Ирина ответила не сразу. Казалось, она не слышала вопроса. Потом тихо заговорила:
— Ты не то спрашиваешь. Я тебе одно скажу. Он хороший, чудесный, очень трудолюбивый человек. И заботливый. Заботится и обо мне и обо всех. Люди его любят…
Роберт прервал ее:
— Все. Точка. Вот теперь я понял тебя. Не продолжай дальше. Тебе больно, Ирина. Как хорошо, что ты именно такая: честная, открытая. Ты не можешь ранить человека, а тебя ранить легко. Ты нуждаешься в защите. Жизнь, Ирина, сложнее, чем ты думаешь. Ты даже не знаешь, как ты хороша. Только тот, кто поймет это, может оценить тебя и полюбить.
«Как хорошо ты говоришь!» — растроганно думала Ирина.
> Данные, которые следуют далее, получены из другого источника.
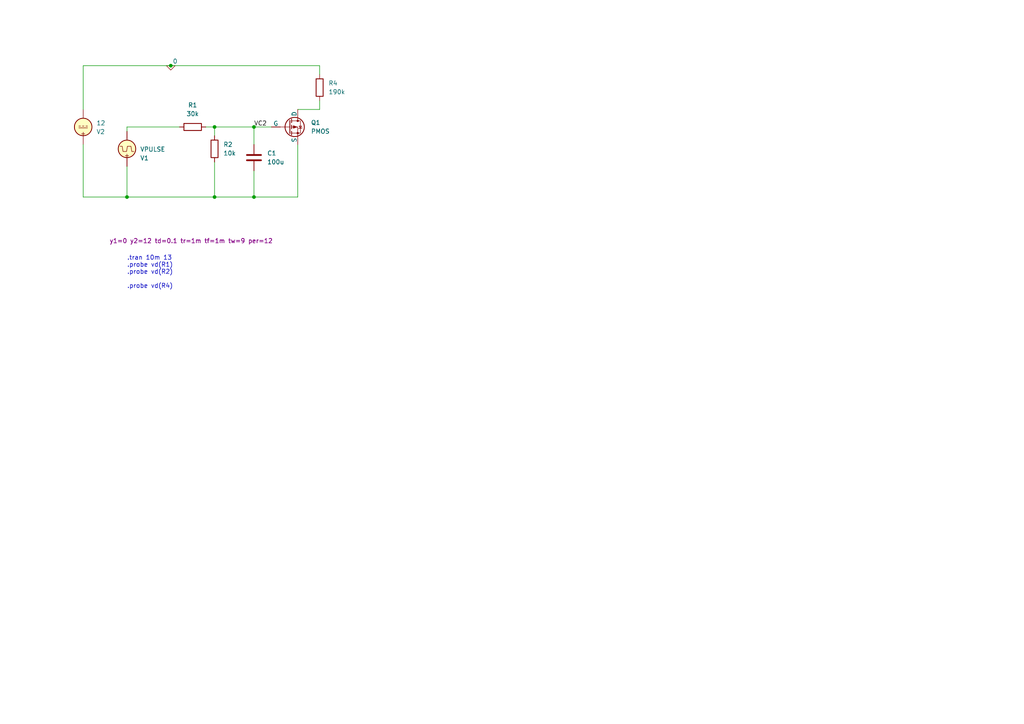
<source format=kicad_sch>
(kicad_sch (version 20230121) (generator eeschema)

  (uuid fac834d9-d17e-4b8e-9440-6696a567244c)

  (paper "A4")

  

  (junction (at 49.53 19.05) (diameter 0) (color 0 0 0 0)
    (uuid 0cfacf02-91c9-4751-bb48-51c5eb63a596)
  )
  (junction (at 36.83 57.15) (diameter 0) (color 0 0 0 0)
    (uuid 25f3acce-20a9-4cac-aecb-3c64f6fe9b32)
  )
  (junction (at 73.66 36.83) (diameter 0) (color 0 0 0 0)
    (uuid 29f2a895-26a0-4f59-b7df-9ae057c364b6)
  )
  (junction (at 62.23 57.15) (diameter 0) (color 0 0 0 0)
    (uuid 36abe6e4-73e1-455d-b274-05bbae00e601)
  )
  (junction (at 73.66 57.15) (diameter 0) (color 0 0 0 0)
    (uuid e5c3b5b2-d3d6-443a-aa03-a880141f58e5)
  )
  (junction (at 62.23 36.83) (diameter 0) (color 0 0 0 0)
    (uuid e71529e9-644c-4ed7-9d83-c715a503999e)
  )

  (wire (pts (xy 62.23 46.99) (xy 62.23 57.15))
    (stroke (width 0) (type default))
    (uuid 078dd7d1-abb4-4a35-bb3f-45a6e1918bd8)
  )
  (wire (pts (xy 92.71 19.05) (xy 92.71 21.59))
    (stroke (width 0) (type default))
    (uuid 1825e9c8-ae20-4e38-beb9-2e7264758986)
  )
  (wire (pts (xy 49.53 19.05) (xy 92.71 19.05))
    (stroke (width 0) (type default))
    (uuid 221a2395-1a4e-4d56-85f0-2dea20041a29)
  )
  (wire (pts (xy 62.23 39.37) (xy 62.23 36.83))
    (stroke (width 0) (type default))
    (uuid 314ab909-1162-4fdb-86c9-30a2d266f61b)
  )
  (wire (pts (xy 92.71 29.21) (xy 92.71 31.75))
    (stroke (width 0) (type default))
    (uuid 37544790-ee70-4fe9-9945-a19af0a884e3)
  )
  (wire (pts (xy 73.66 36.83) (xy 78.74 36.83))
    (stroke (width 0) (type default))
    (uuid 549d3027-98fe-4790-a74a-f51ba2c05b50)
  )
  (wire (pts (xy 24.13 19.05) (xy 24.13 31.75))
    (stroke (width 0) (type default))
    (uuid 5c1ddcca-dd0a-459c-abb4-3083f2fbfae5)
  )
  (wire (pts (xy 59.69 36.83) (xy 62.23 36.83))
    (stroke (width 0) (type default))
    (uuid 61cccb22-1e2a-40a4-b01a-c57d9cdc5a1c)
  )
  (wire (pts (xy 24.13 57.15) (xy 36.83 57.15))
    (stroke (width 0) (type default))
    (uuid 81996cc9-bc74-4bf9-a538-33f2517a8471)
  )
  (wire (pts (xy 73.66 57.15) (xy 86.36 57.15))
    (stroke (width 0) (type default))
    (uuid 977eb143-f33d-4e84-8183-71cfadfb4ab3)
  )
  (wire (pts (xy 24.13 41.91) (xy 24.13 57.15))
    (stroke (width 0) (type default))
    (uuid a5c3f75a-5e00-4212-af22-5c147ae0c399)
  )
  (wire (pts (xy 62.23 57.15) (xy 73.66 57.15))
    (stroke (width 0) (type default))
    (uuid ab3c2aef-b4cb-441b-96b7-fb717854d702)
  )
  (wire (pts (xy 86.36 31.75) (xy 92.71 31.75))
    (stroke (width 0) (type default))
    (uuid aceddbf6-4dc8-406a-b0b9-bc19c99fe6a2)
  )
  (wire (pts (xy 24.13 19.05) (xy 49.53 19.05))
    (stroke (width 0) (type default))
    (uuid b38d4e1e-cf65-4fb1-92a9-79bf5fdfb308)
  )
  (wire (pts (xy 36.83 48.26) (xy 36.83 57.15))
    (stroke (width 0) (type default))
    (uuid b7cd4e9c-d951-430b-a1f3-ed3e5b5cd9c2)
  )
  (wire (pts (xy 73.66 36.83) (xy 73.66 41.91))
    (stroke (width 0) (type default))
    (uuid bb3b7412-9ecc-4a95-b575-e4a2535ade9f)
  )
  (wire (pts (xy 62.23 36.83) (xy 73.66 36.83))
    (stroke (width 0) (type default))
    (uuid e282a793-7d80-4d9d-ab73-014751d2b241)
  )
  (wire (pts (xy 86.36 41.91) (xy 86.36 57.15))
    (stroke (width 0) (type default))
    (uuid e4f5af26-ccc6-4c41-bb65-08f620612b2e)
  )
  (wire (pts (xy 73.66 49.53) (xy 73.66 57.15))
    (stroke (width 0) (type default))
    (uuid e66e9970-7d20-4206-a3f3-7e0bdae950eb)
  )
  (wire (pts (xy 36.83 36.83) (xy 52.07 36.83))
    (stroke (width 0) (type default))
    (uuid eeb96a9a-5db7-4db0-9ab5-1a08b495b463)
  )
  (wire (pts (xy 36.83 36.83) (xy 36.83 38.1))
    (stroke (width 0) (type default))
    (uuid fdc905d3-da31-44f0-a0c9-38fc81e661f9)
  )
  (wire (pts (xy 36.83 57.15) (xy 62.23 57.15))
    (stroke (width 0) (type default))
    (uuid fff75cb6-8f84-4c38-807c-46e3b0240760)
  )

  (text ".tran 10m 13\n.probe vd(R1)\n.probe vd(R2)\n\n.probe vd(R4)"
    (at 36.83 83.82 0)
    (effects (font (size 1.27 1.27)) (justify left bottom))
    (uuid 35742940-1c34-4f15-b02e-10f9b3874c1f)
  )

  (label "VC2" (at 73.66 36.83 0) (fields_autoplaced)
    (effects (font (size 1.27 1.27)) (justify left bottom))
    (uuid ece7cd75-588a-4b1b-97ed-dac77615b2a7)
  )

  (symbol (lib_id "Device:R") (at 55.88 36.83 90) (unit 1)
    (in_bom yes) (on_board yes) (dnp no)
    (uuid 1275fa93-db83-414a-a357-4b01cd619db4)
    (property "Reference" "R1" (at 55.88 30.48 90)
      (effects (font (size 1.27 1.27)))
    )
    (property "Value" "30k" (at 55.88 33.02 90)
      (effects (font (size 1.27 1.27)))
    )
    (property "Footprint" "" (at 55.88 38.608 90)
      (effects (font (size 1.27 1.27)) hide)
    )
    (property "Datasheet" "~" (at 55.88 36.83 0)
      (effects (font (size 1.27 1.27)) hide)
    )
    (pin "1" (uuid ba4fe32e-cb00-4f0a-9c45-b6d8384d2137))
    (pin "2" (uuid f11f13c3-2394-451f-86da-b45549f68a57))
    (instances
      (project "sim_delay_AI"
        (path "/fac834d9-d17e-4b8e-9440-6696a567244c"
          (reference "R1") (unit 1)
        )
      )
    )
  )

  (symbol (lib_id "Simulation_SPICE:0") (at 49.53 19.05 0) (unit 1)
    (in_bom yes) (on_board yes) (dnp no)
    (uuid 261bc256-d904-4b52-bc69-85ebfd2f8838)
    (property "Reference" "#GND01" (at 49.53 21.59 0)
      (effects (font (size 1.27 1.27)) hide)
    )
    (property "Value" "0" (at 50.8 17.78 0)
      (effects (font (size 1.27 1.27)))
    )
    (property "Footprint" "" (at 49.53 19.05 0)
      (effects (font (size 1.27 1.27)) hide)
    )
    (property "Datasheet" "~" (at 49.53 19.05 0)
      (effects (font (size 1.27 1.27)) hide)
    )
    (pin "1" (uuid da2e9d3d-7959-4efc-91c5-5870fe303def))
    (instances
      (project "sim_delay_AI"
        (path "/fac834d9-d17e-4b8e-9440-6696a567244c"
          (reference "#GND01") (unit 1)
        )
      )
    )
  )

  (symbol (lib_id "Device:C") (at 73.66 45.72 0) (unit 1)
    (in_bom yes) (on_board yes) (dnp no) (fields_autoplaced)
    (uuid 451d154c-5c35-4a02-845e-c4b2fe95e7d7)
    (property "Reference" "C1" (at 77.47 44.45 0)
      (effects (font (size 1.27 1.27)) (justify left))
    )
    (property "Value" "100u" (at 77.47 46.99 0)
      (effects (font (size 1.27 1.27)) (justify left))
    )
    (property "Footprint" "" (at 74.6252 49.53 0)
      (effects (font (size 1.27 1.27)) hide)
    )
    (property "Datasheet" "~" (at 73.66 45.72 0)
      (effects (font (size 1.27 1.27)) hide)
    )
    (pin "2" (uuid 3395acde-41e6-4c78-ac61-9c962c07fe69))
    (pin "1" (uuid 1cd481a4-544f-40ef-8464-85cdffc24842))
    (instances
      (project "sim_delay_AI"
        (path "/fac834d9-d17e-4b8e-9440-6696a567244c"
          (reference "C1") (unit 1)
        )
      )
    )
  )

  (symbol (lib_id "Simulation_SPICE:VPULSE") (at 36.83 43.18 0) (mirror x) (unit 1)
    (in_bom yes) (on_board yes) (dnp no)
    (uuid 6b05998a-6001-4af7-93ad-19a1c9ba40b7)
    (property "Reference" "V1" (at 40.64 45.8498 0)
      (effects (font (size 1.27 1.27)) (justify left))
    )
    (property "Value" "VPULSE" (at 40.64 43.3098 0)
      (effects (font (size 1.27 1.27)) (justify left))
    )
    (property "Footprint" "" (at 36.83 43.18 0)
      (effects (font (size 1.27 1.27)) hide)
    )
    (property "Datasheet" "~" (at 36.83 43.18 0)
      (effects (font (size 1.27 1.27)) hide)
    )
    (property "Sim.Pins" "1=+ 2=-" (at 36.83 43.18 0)
      (effects (font (size 1.27 1.27)) hide)
    )
    (property "Sim.Type" "PULSE" (at 36.83 43.18 0)
      (effects (font (size 1.27 1.27)) hide)
    )
    (property "Sim.Device" "V" (at 36.83 43.18 0)
      (effects (font (size 1.27 1.27)) (justify left) hide)
    )
    (property "Sim.Params" "y1=0 y2=12 td=0.1 tr=1m tf=1m tw=9 per=12" (at 31.75 69.85 0)
      (effects (font (size 1.27 1.27)) (justify left))
    )
    (pin "2" (uuid 1ea96358-203d-415b-9bea-4c35f1e8c8c0))
    (pin "1" (uuid 5884466d-4f17-41b5-8d28-95ec48459952))
    (instances
      (project "sim_delay_AI"
        (path "/fac834d9-d17e-4b8e-9440-6696a567244c"
          (reference "V1") (unit 1)
        )
      )
    )
  )

  (symbol (lib_id "Device:R") (at 92.71 25.4 180) (unit 1)
    (in_bom yes) (on_board yes) (dnp no) (fields_autoplaced)
    (uuid 7d1844de-9ce0-403a-8df5-256d7ec92d88)
    (property "Reference" "R4" (at 95.25 24.13 0)
      (effects (font (size 1.27 1.27)) (justify right))
    )
    (property "Value" "190k" (at 95.25 26.67 0)
      (effects (font (size 1.27 1.27)) (justify right))
    )
    (property "Footprint" "" (at 94.488 25.4 90)
      (effects (font (size 1.27 1.27)) hide)
    )
    (property "Datasheet" "~" (at 92.71 25.4 0)
      (effects (font (size 1.27 1.27)) hide)
    )
    (pin "1" (uuid 5484adfd-b114-4837-86cb-c6af500797c8))
    (pin "2" (uuid 71fa96bf-92f9-4f40-a76a-1504e916f9a7))
    (instances
      (project "sim_delay_AI"
        (path "/fac834d9-d17e-4b8e-9440-6696a567244c"
          (reference "R4") (unit 1)
        )
      )
    )
  )

  (symbol (lib_id "Device:R") (at 62.23 43.18 180) (unit 1)
    (in_bom yes) (on_board yes) (dnp no) (fields_autoplaced)
    (uuid 7fa3adc9-4b00-4dce-81b5-bdfc79ddca01)
    (property "Reference" "R2" (at 64.77 41.91 0)
      (effects (font (size 1.27 1.27)) (justify right))
    )
    (property "Value" "10k" (at 64.77 44.45 0)
      (effects (font (size 1.27 1.27)) (justify right))
    )
    (property "Footprint" "" (at 64.008 43.18 90)
      (effects (font (size 1.27 1.27)) hide)
    )
    (property "Datasheet" "~" (at 62.23 43.18 0)
      (effects (font (size 1.27 1.27)) hide)
    )
    (pin "1" (uuid 3ffda4a3-7b33-446b-90e8-ddc7b44866ea))
    (pin "2" (uuid aa0647be-d855-49d9-bf76-b53e803cb5d2))
    (instances
      (project "sim_delay_AI"
        (path "/fac834d9-d17e-4b8e-9440-6696a567244c"
          (reference "R2") (unit 1)
        )
      )
    )
  )

  (symbol (lib_id "Simulation_SPICE:PMOS") (at 83.82 36.83 0) (unit 1)
    (in_bom yes) (on_board yes) (dnp no) (fields_autoplaced)
    (uuid bea693c7-3191-499d-a188-24da0cca16ad)
    (property "Reference" "Q1" (at 90.17 35.56 0)
      (effects (font (size 1.27 1.27)) (justify left))
    )
    (property "Value" "PMOS" (at 90.17 38.1 0)
      (effects (font (size 1.27 1.27)) (justify left))
    )
    (property "Footprint" "" (at 88.9 34.29 0)
      (effects (font (size 1.27 1.27)) hide)
    )
    (property "Datasheet" "https://ngspice.sourceforge.io/docs/ngspice-manual.pdf" (at 83.82 49.53 0)
      (effects (font (size 1.27 1.27)) hide)
    )
    (property "Sim.Device" "PMOS" (at 83.82 53.975 0)
      (effects (font (size 1.27 1.27)) hide)
    )
    (property "Sim.Type" "VDMOS" (at 83.82 55.88 0)
      (effects (font (size 1.27 1.27)) hide)
    )
    (property "Sim.Pins" "1=D 2=G 3=S" (at 83.82 52.07 0)
      (effects (font (size 1.27 1.27)) hide)
    )
    (property "Sim.Library" "bs250p.lib" (at 83.82 36.83 0)
      (effects (font (size 1.27 1.27)) hide)
    )
    (property "Sim.Name" "BS250P" (at 83.82 36.83 0)
      (effects (font (size 1.27 1.27)) hide)
    )
    (pin "2" (uuid 47dbdaa2-c466-4f72-86ef-6b52cb3c2181))
    (pin "1" (uuid 4c60623f-95ab-4fd0-aeef-6e0c27873f94))
    (pin "3" (uuid 0a9ab1e5-27c7-4cc2-af55-4416ccaa7779))
    (instances
      (project "sim_delay_AI"
        (path "/fac834d9-d17e-4b8e-9440-6696a567244c"
          (reference "Q1") (unit 1)
        )
      )
    )
  )

  (symbol (lib_id "Simulation_SPICE:VDC") (at 24.13 36.83 0) (mirror x) (unit 1)
    (in_bom yes) (on_board yes) (dnp no)
    (uuid dd978fa1-2f29-4838-b799-673f207e04fe)
    (property "Reference" "V2" (at 27.94 38.2298 0)
      (effects (font (size 1.27 1.27)) (justify left))
    )
    (property "Value" "12" (at 27.94 35.6898 0)
      (effects (font (size 1.27 1.27)) (justify left))
    )
    (property "Footprint" "" (at 24.13 36.83 0)
      (effects (font (size 1.27 1.27)) hide)
    )
    (property "Datasheet" "~" (at 24.13 36.83 0)
      (effects (font (size 1.27 1.27)) hide)
    )
    (property "Sim.Pins" "1=+ 2=-" (at 24.13 36.83 0)
      (effects (font (size 1.27 1.27)) hide)
    )
    (property "Sim.Type" "DC" (at 24.13 36.83 0)
      (effects (font (size 1.27 1.27)) hide)
    )
    (property "Sim.Device" "V" (at 24.13 36.83 0)
      (effects (font (size 1.27 1.27)) (justify left) hide)
    )
    (pin "1" (uuid 78d89d9d-5fcc-4945-a02e-5aee89a6fe47))
    (pin "2" (uuid 898dd235-bd87-4c6a-a7ee-3a54f0ab92c6))
    (instances
      (project "sim_delay_AI"
        (path "/fac834d9-d17e-4b8e-9440-6696a567244c"
          (reference "V2") (unit 1)
        )
      )
    )
  )

  (sheet_instances
    (path "/" (page "1"))
  )
)

</source>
— Я был тогда слепым. Прости меня. Потерять тебя снова я не в силах. Ирина, выслушай меня. Я говорю от чистого сердца, хотя, признаться, не всегда это делал в жизни. Я не оставлю тебя. Что тебя здесь удерживает? Муж? Ты говоришь, он честный и трудолюбивый? Охотно верю. Ну и пусть себе честно трудится. Нет, ты за него не обижайся. Для твоего счастья этого мало. Впрочем, я хочу познакомиться с ним. Можно? Потом я выскажусь. Мораль и общественное мнение? С этим надо считаться, но ведь и согласно морали ты должна быть с тем, кому принадлежала впервые, кто по-настоящему любит тебя и… кого ты сама…
— Все это так, но…
— В чем же дело?
Роберт остановился, ожидая ответа. Она проговорила растерянно:
— Это трудно решить так вдруг, Роберт. Ты меня понимаешь?
— Понимаю, но… Ирина, я не оставлю тебя здесь! Поверь, я не мечтаю больше ни о чем, только бы ты была всегда со мной.
— Значит, ты вернешься через неделю? — Она попыталась переменить тему разговора.
Он понял это как ответ и сказал:
— Хорошо, я подожду неделю.
Ирина пришла домой поздно. Вейкко лежал в темноте, но не спал: в комнате было сильно накурено, и в пепельнице еще тлела папироса. Не зажигая света, Ирина постелила себе на диване и тихонько разделась.
Оба не спали, и оба старались скрыть это друг от друга. Обоих одинаково тяготило молчание, но никто из них не решался заговорить первым.
Весеннее утро в Карелии наступает рано. Они заснули только с рассветом, а когда поднялись, солнце стояло уже высоко. Им надо было торопиться на работу. Вейкко даже не сказал жене, что уезжает в колхоз. Конечно, он мог бы сказать ей об этом, но тогда у них завязался бы длинный разговор, и он промолчал.